# So. cal meet?



## eugene (Nov 17, 2008)

Hello everybody. I'm new to diyma but everyone has been friendly and am enjoying the site. I've been thinking of possibly hosting a bbq some time in the near future.. details to be worked out. come see the original post at the image dynamics forum.

Board Message


I would love to see some of you guys come out.. would be fun. Let's hear your thoughts..


----------



## michaelsil1 (May 24, 2007)

I'm always down for a good BBQ.


----------



## James Bang (Jul 25, 2007)

I'll would be up for SoCal SQ Meat pt.2


----------



## veloze (Jul 2, 2007)

Yes sireeeee!!!!! I'm down for some Korean BBQ ribs....yumi! :beerchug:


----------



## circa40 (Jan 20, 2008)

heck yeah! I got to make up for some of the ribs i missed last time


----------



## michaelsil1 (May 24, 2007)

Eugene,

I forgot to mention that the guys are picky about what's served. :chef:


----------



## WaTTsLOk187 (May 1, 2007)

Carne Asada? Where?


----------



## cvjoint (Mar 10, 2006)

yummmy bbq! I'm free two weekends in March for a meet 21st and 28th. If these are planned around that time I'm in!


----------



## AndyInOC (Jul 22, 2008)

I would definitely be down for another meet, but it all depends on timing because work and life is beyond insane lately


----------



## sr20det510 (May 20, 2007)

Carne Asada, hotlinks, and ribs- Oh, my!


----------



## Jayvuu (Dec 11, 2007)

in for another bbq meat.


----------



## michaelsil1 (May 24, 2007)

Eugene,

Some of us are willing to pitch in.


----------



## eugene (Nov 17, 2008)

michaelsil1 said:


> Eugene,
> 
> Some of us are willing to pitch in.


Awesome.. I will keep everybody posted on the details as the plans solidify. I think a good time for this will be in about a month or so because we have the riverside event coming up soon anyway.

I may choose to keep this thing small and if so i will definitely pm everybody that has expressed interest in attending. Should be a fun time tho.. and if it's at my house then i will try to cover most of the costs myself (if thats possible) so it shouldn't be too much. or we can do the potluck thing, which seemed to turn out well for the last bbq.


----------



## michaelsil1 (May 24, 2007)

cvjoint said:


> yummmy bbq! I'm free two weekends in March for a meet 21st and 28th. If these are planned around that time I'm in!


Eugene,

See if you can accommodate George, he's not having that much fun since he started going for his PHD.


----------



## eugene (Nov 17, 2008)

michaelsil1 said:


> Eugene,
> 
> See if you can accommodate George, he's not having that much fun since he started going for his PHD.


Will do. I think those are good dates anyway so he'll be in luck.

> [DATA BLOCK]

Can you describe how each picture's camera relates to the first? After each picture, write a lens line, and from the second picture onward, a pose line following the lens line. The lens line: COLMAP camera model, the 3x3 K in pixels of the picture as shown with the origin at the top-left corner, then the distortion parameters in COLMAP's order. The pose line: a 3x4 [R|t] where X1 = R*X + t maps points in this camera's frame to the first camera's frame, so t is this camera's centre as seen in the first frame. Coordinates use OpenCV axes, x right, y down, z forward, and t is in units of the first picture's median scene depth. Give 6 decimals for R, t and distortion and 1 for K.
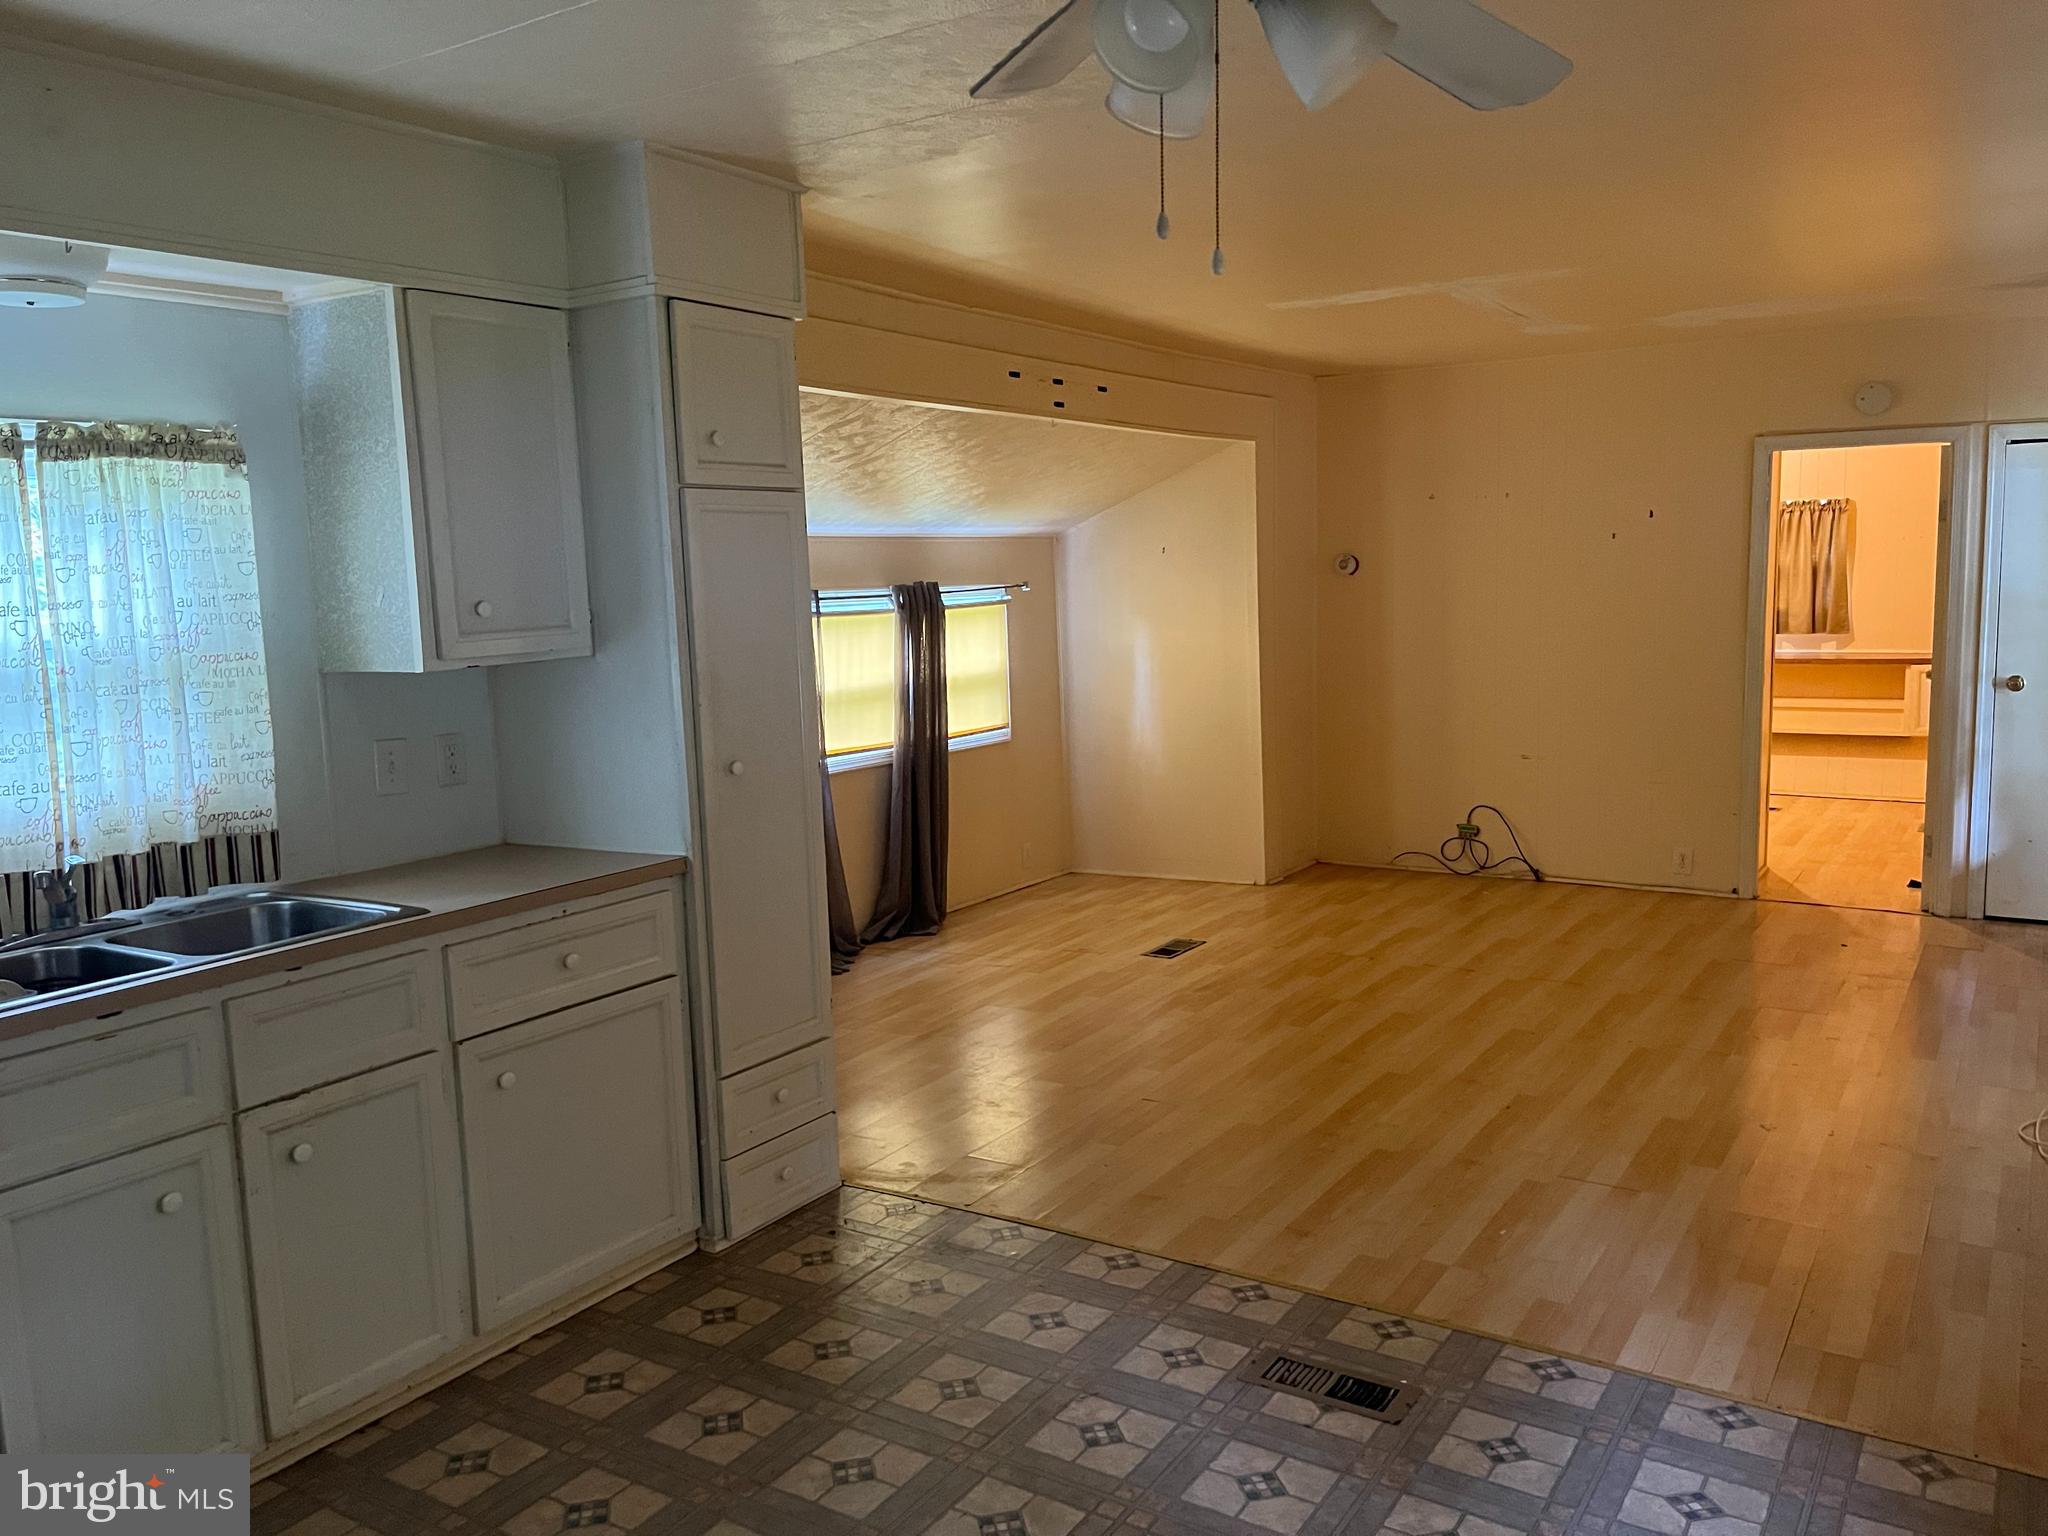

> [REQUIRED WORK] In the barbecue meet thread, which two March dates does cvjoint name as free for a meet? Work only from the barbecue meet thread, not the listing.

> [TASK ANSWER] The 21st and the 28th.